Quaderni del coprifuoco (6).

Arturo mi osservava mentre me ne stavo seduto a contemplare il niente dei miei pensieri davanti a una serie di piccoli quaderni dalla copertina gialla e blu, come la maglia dell’Hellas Verona, quella che i calciatori indossano quando giocano in casa, che in trasferta le maglie, tutte le maglie, fanno un po’ cagare. Prima non era così. C’erano le maglie belle, non solo in casa, anche in trasferta. Forse erano tutte belle perché sulle maglie c’era solo lo stemma della squadra, nemmeno una pubblicità, nemmeno il nome del calciatore. E infatti li dovevi conoscere molto bene, i calciatori, per individuarli dagli spalti. Secondo me i radiocronisti di una volta se li inventavano, i nomi dei calciatori. Tanto chi se ne accorgeva. Poi sono arrivate le telecronache, e i telecronisti dovevano avere una vista ottima, non potevano certo fare figure di merda, scambiare un calciatore per un altro, perché chi guardava il televisore avrebbe avuto motivo di protestare, caso mai il telecronista si fosse confuso tra un calciatore e l’altro.

– Spero che non stia perdendo tempo dietro qualche koan o quel genere di stronzate zen – ha detto Arturo.
– Senti qua – gli ho detto – “L’acqua troppo pura non ha pesci”. Che te ne pare?
Arturo ha sollevato un sopracciglio.
– È una stronzata zen – ha commentato.
Ho fatto un movimento così con la mano. Come a dire: non discuto, sarebbe fiato sprecato.

Dopo un po’ mi è venuta in mente una cosa.
– Senti un po’ – gli ho detto.
– Che c’è.
– Domani posso portare Marcel Proust al corso di meditazione?

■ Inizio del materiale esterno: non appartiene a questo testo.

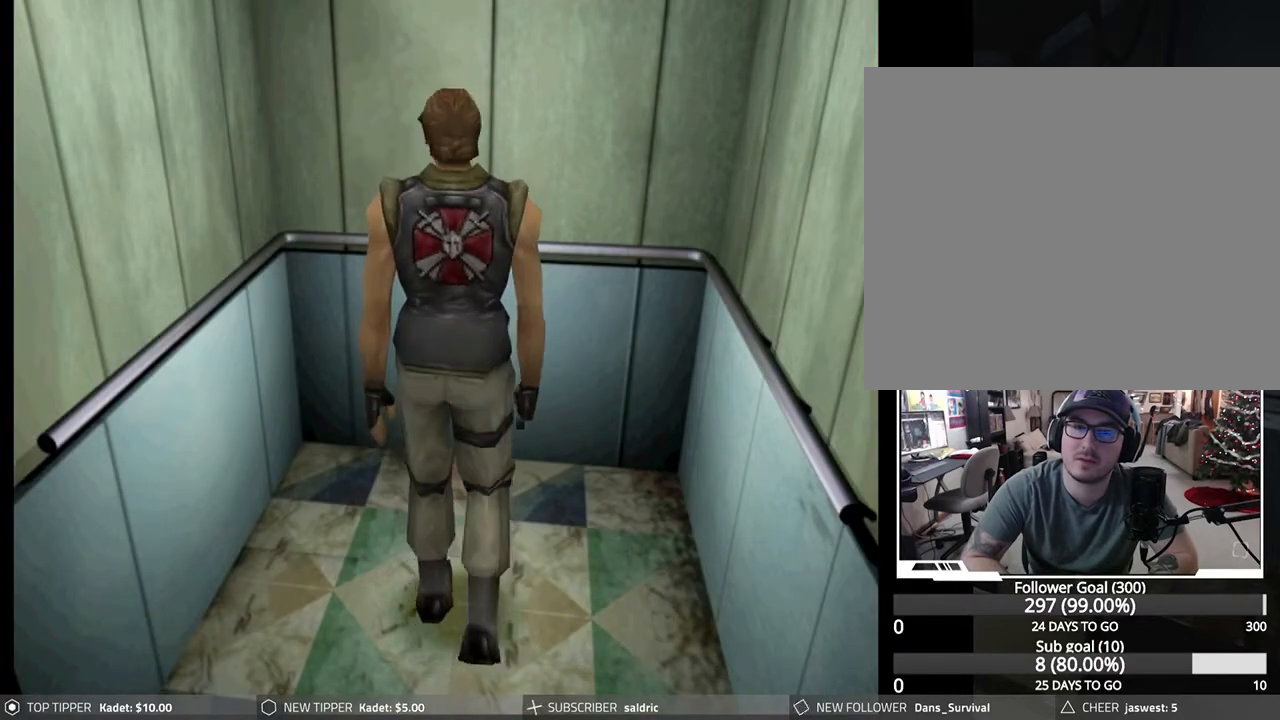
{"buttons": [], "left_stick": "center", "events": [[67, "DPAD_DOWN", "down"], [167, "DPAD_DOWN", "up"], [217, "DPAD_DOWN", "down"], [333, "DPAD_DOWN", "up"], [383, "DPAD_DOWN", "down"], [483, "DPAD_DOWN", "up"]]}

Arturo ha chiuso gli occhi, ha fatto un respiro molto profondo e non ha detto nulla. E quando Arturo chiude gli occhi, fa un respiro molto profondo e non dice nulla, non è un buon segno.
Ho fatto di nuovo quel movimento così con la mano, ma più accentuato. Come a dire: non discuto, sarebbe fiato sprecato e comunque non ne capisci un cazzo, di koan.

In quel frangente, Marcel Proust è entrato nella stanza. Aveva le orecchie dritte e in bocca stringeva un gatto di pezza. Mi ha guardato di traverso.
– Non ti ci mettere pure tu, eh – gli ho detto. – Sappi che stai scivolando con molta rapidità sul fondo della lista solstiziale delle antipatie.

Poi ho messo su un disco di Fats Waller, e la cosa è finita lì.